> **Activity**
Format the listing from its first line up to and including the line with "முன்பதிவு செய்து முந்திக்கொள்வீர் ….." as a Markdown table with the columns No. and Line. Number each line, and leave out any blank lines.

> **Records shown**
+-------+

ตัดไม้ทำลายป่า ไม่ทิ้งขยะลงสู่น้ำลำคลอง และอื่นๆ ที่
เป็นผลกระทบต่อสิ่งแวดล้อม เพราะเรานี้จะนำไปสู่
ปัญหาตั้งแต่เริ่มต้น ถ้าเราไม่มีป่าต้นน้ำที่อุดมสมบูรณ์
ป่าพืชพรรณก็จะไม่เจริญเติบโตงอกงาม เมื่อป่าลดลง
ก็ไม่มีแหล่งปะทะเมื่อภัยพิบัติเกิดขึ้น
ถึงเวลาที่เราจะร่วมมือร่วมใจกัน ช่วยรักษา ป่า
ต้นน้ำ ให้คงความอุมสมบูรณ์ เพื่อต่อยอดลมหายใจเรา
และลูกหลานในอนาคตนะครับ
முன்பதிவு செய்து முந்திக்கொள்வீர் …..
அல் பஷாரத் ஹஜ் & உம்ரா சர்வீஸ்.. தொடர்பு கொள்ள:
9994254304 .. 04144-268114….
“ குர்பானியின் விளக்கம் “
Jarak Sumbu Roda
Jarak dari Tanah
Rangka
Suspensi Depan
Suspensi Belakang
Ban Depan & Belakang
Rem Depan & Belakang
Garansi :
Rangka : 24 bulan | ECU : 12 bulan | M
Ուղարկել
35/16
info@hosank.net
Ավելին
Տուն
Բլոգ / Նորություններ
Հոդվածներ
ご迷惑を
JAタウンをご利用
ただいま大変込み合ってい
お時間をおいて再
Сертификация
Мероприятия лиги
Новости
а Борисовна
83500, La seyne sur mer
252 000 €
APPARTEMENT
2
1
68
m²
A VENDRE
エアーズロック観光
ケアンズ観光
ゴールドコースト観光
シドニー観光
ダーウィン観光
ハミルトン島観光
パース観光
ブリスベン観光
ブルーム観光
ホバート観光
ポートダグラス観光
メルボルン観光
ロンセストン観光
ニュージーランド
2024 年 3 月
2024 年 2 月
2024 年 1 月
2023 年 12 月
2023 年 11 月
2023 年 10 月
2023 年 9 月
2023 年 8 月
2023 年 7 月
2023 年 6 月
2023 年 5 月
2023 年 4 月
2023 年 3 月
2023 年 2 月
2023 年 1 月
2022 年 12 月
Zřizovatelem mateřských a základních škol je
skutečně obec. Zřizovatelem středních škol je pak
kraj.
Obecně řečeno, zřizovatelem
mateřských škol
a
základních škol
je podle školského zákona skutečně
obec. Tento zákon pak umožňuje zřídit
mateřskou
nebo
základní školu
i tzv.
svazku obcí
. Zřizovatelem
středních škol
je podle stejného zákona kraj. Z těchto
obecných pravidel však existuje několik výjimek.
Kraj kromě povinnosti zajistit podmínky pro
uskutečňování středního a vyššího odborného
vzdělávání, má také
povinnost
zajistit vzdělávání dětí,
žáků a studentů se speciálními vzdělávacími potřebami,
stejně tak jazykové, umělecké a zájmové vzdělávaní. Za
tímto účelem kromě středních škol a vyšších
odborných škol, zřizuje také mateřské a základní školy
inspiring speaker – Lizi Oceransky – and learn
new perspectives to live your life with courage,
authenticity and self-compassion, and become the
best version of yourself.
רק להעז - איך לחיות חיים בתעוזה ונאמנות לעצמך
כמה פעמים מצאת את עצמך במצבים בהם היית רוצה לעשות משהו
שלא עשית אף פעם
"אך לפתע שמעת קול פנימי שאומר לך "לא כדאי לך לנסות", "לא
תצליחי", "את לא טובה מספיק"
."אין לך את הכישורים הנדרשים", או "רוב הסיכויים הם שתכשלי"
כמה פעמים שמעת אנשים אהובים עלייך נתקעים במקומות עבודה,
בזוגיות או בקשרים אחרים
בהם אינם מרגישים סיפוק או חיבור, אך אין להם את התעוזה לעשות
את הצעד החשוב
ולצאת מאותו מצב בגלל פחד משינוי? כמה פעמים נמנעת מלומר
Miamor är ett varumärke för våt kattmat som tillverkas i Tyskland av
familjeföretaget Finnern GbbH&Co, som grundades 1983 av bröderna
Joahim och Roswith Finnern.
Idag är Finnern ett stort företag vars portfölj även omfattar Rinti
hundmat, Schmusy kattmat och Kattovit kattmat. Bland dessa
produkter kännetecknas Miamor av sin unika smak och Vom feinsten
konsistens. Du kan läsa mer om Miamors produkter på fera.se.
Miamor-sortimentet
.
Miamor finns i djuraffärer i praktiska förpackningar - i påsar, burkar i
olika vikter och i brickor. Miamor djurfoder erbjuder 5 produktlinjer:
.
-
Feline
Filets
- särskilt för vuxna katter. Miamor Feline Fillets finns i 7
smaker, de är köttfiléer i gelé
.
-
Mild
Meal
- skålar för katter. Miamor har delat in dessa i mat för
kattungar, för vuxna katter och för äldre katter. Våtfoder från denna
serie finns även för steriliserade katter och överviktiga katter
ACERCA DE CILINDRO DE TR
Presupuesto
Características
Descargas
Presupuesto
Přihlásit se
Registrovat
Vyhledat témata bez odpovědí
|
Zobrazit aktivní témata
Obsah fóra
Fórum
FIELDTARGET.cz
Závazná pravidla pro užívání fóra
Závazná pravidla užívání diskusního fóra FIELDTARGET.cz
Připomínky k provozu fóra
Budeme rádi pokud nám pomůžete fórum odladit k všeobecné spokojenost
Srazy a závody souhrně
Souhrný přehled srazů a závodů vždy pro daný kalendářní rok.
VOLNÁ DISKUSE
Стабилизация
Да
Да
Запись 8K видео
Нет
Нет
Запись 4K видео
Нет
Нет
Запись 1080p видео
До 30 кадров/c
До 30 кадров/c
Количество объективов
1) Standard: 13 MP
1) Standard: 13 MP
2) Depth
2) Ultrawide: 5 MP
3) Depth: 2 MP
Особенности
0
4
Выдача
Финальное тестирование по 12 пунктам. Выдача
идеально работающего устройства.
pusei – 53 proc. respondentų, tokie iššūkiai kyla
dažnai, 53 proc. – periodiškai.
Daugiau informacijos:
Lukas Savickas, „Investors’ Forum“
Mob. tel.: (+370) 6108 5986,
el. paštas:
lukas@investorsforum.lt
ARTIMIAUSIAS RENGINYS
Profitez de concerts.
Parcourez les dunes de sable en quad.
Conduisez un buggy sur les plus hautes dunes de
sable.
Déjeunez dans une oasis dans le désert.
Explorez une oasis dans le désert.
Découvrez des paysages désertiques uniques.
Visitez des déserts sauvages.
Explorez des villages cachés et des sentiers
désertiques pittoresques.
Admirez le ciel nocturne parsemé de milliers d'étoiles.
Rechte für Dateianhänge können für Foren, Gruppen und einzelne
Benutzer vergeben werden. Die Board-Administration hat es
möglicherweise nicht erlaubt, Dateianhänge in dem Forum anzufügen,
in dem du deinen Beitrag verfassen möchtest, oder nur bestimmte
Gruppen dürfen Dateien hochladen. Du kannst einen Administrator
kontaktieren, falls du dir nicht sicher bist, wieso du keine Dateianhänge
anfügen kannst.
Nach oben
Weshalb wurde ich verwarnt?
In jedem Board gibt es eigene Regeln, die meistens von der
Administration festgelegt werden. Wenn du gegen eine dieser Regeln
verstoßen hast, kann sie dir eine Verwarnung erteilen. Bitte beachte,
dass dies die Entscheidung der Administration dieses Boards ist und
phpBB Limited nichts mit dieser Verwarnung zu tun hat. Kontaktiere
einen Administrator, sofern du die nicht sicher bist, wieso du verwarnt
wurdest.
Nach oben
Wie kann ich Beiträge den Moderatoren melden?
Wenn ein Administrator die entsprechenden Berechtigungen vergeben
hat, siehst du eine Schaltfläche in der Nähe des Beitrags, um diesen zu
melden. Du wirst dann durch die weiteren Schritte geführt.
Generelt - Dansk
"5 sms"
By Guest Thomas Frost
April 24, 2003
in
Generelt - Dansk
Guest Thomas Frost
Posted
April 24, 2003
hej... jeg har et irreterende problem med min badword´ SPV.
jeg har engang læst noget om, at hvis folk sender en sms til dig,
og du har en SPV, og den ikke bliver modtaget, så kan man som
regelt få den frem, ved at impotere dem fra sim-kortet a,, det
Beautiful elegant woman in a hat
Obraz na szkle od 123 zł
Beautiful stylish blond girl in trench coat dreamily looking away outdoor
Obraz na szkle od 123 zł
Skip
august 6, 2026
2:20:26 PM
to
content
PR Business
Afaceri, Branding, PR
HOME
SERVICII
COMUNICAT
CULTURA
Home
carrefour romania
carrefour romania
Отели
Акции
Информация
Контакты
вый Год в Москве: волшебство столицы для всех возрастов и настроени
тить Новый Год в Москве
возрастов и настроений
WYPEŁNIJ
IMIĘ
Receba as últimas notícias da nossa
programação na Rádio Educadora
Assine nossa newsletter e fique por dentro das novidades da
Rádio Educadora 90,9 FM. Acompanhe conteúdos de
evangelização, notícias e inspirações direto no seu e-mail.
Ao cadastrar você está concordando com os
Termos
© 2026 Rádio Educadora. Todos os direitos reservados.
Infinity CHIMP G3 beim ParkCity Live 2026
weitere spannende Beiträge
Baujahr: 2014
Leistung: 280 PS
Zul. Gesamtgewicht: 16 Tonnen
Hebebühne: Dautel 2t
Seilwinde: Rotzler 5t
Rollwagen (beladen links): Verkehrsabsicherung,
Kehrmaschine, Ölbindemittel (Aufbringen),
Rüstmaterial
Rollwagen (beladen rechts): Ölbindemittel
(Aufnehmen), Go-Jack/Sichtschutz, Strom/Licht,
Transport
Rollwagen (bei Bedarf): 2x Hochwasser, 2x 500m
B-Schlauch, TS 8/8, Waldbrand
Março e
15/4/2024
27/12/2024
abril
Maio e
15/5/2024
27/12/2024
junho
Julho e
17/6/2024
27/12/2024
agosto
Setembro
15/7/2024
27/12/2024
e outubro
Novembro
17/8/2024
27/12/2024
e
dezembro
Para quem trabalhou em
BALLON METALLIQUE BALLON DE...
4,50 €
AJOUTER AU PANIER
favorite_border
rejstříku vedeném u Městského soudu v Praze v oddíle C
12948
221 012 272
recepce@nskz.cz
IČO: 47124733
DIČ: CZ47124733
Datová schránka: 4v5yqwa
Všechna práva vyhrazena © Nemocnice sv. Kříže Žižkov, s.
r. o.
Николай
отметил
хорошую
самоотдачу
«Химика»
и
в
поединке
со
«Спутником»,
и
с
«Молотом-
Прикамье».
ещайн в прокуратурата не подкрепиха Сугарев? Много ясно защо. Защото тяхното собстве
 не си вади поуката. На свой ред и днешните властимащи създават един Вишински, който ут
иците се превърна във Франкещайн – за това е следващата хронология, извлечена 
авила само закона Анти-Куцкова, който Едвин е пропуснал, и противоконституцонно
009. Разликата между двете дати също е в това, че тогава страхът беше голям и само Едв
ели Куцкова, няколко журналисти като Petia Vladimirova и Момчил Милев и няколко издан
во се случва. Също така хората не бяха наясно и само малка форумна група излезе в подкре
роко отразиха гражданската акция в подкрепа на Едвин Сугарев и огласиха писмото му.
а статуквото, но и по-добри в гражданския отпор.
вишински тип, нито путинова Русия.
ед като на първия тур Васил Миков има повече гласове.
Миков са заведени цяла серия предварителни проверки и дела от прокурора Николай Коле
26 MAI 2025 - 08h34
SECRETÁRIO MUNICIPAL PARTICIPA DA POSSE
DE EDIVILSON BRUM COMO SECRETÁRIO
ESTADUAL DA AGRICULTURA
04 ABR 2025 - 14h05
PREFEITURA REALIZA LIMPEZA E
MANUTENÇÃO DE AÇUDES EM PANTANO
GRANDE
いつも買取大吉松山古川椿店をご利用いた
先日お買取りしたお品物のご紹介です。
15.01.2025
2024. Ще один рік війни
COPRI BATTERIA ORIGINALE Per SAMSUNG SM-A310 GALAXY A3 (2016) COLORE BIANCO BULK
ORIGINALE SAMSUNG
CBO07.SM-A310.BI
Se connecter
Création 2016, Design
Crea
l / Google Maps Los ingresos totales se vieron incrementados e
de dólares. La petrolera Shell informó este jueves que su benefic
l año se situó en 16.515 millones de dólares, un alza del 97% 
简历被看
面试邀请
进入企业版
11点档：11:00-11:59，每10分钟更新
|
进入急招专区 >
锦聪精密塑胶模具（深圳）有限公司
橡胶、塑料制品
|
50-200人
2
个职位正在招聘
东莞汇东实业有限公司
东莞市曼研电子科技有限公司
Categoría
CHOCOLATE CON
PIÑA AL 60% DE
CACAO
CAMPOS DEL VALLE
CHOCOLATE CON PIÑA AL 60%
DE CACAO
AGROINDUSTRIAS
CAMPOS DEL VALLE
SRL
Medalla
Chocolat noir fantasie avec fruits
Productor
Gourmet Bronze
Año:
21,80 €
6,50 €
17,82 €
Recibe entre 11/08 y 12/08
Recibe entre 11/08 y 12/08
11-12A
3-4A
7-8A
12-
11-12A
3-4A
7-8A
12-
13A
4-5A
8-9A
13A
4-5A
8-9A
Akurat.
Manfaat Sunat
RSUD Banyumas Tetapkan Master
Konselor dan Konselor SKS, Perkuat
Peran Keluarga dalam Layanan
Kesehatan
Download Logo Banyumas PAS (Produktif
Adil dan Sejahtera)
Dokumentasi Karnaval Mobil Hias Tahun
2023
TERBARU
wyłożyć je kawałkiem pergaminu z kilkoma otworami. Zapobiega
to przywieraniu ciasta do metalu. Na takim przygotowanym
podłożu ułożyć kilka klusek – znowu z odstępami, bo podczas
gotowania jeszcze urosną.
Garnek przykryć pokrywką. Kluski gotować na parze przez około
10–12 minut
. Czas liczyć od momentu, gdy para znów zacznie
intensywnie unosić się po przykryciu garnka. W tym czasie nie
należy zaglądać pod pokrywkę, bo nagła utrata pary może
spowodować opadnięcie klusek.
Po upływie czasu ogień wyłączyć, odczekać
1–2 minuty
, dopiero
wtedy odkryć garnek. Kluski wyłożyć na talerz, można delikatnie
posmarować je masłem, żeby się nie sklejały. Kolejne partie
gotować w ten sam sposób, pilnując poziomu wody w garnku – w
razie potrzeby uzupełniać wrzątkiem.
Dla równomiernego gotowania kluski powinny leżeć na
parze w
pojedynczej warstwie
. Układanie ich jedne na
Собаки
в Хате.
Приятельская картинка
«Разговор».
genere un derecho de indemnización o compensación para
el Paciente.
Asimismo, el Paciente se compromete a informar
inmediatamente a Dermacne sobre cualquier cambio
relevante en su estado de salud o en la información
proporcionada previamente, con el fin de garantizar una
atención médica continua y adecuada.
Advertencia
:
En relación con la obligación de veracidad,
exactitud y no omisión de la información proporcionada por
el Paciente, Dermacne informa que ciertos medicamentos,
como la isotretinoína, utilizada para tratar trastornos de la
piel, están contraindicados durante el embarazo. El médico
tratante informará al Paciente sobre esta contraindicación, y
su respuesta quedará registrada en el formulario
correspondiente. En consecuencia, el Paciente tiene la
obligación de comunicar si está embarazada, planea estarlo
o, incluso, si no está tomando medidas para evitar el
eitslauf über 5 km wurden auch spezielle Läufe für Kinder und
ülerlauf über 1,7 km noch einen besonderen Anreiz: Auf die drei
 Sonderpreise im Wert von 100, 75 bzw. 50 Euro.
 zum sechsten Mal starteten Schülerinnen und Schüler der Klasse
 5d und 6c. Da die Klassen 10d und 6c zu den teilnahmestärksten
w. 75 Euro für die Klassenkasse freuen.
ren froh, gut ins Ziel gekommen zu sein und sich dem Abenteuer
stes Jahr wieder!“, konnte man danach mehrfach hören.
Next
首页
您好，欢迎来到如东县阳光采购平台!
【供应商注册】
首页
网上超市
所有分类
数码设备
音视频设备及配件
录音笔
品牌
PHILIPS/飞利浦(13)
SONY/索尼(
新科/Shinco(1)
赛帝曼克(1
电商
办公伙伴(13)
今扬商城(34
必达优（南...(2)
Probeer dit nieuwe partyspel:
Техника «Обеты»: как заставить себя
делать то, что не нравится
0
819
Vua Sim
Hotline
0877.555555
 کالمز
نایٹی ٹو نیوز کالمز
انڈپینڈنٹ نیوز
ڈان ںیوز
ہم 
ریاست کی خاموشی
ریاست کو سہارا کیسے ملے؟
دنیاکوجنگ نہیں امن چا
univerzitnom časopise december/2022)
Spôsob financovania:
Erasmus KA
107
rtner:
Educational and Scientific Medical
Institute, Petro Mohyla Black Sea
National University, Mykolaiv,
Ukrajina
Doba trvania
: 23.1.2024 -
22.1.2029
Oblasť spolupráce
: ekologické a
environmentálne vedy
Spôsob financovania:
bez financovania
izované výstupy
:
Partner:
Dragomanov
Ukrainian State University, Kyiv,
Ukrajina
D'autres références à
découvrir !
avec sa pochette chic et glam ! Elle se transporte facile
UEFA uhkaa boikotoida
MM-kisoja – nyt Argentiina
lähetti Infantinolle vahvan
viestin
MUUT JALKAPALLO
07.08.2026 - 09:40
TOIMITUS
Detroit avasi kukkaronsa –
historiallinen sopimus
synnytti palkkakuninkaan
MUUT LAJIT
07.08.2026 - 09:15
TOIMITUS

+-------+

> **Exercise solution**
| No. | Line |
|---|---|
| 1 | ตัดไม้ทำลายป่า ไม่ทิ้งขยะลงสู่น้ำลำคลอง และอื่นๆ ที่ |
| 2 | เป็นผลกระทบต่อสิ่งแวดล้อม เพราะเรานี้จะนำไปสู่ |
| 3 | ปัญหาตั้งแต่เริ่มต้น ถ้าเราไม่มีป่าต้นน้ำที่อุดมสมบูรณ์ |
| 4 | ป่าพืชพรรณก็จะไม่เจริญเติบโตงอกงาม เมื่อป่าลดลง |
| 5 | ก็ไม่มีแหล่งปะทะเมื่อภัยพิบัติเกิดขึ้น |
| 6 | ถึงเวลาที่เราจะร่วมมือร่วมใจกัน ช่วยรักษา ป่า |
| 7 | ต้นน้ำ ให้คงความอุมสมบูรณ์ เพื่อต่อยอดลมหายใจเรา |
| 8 | และลูกหลานในอนาคตนะครับ |
| 9 | முன்பதிவு செய்து முந்திக்கொள்வீர் ….. |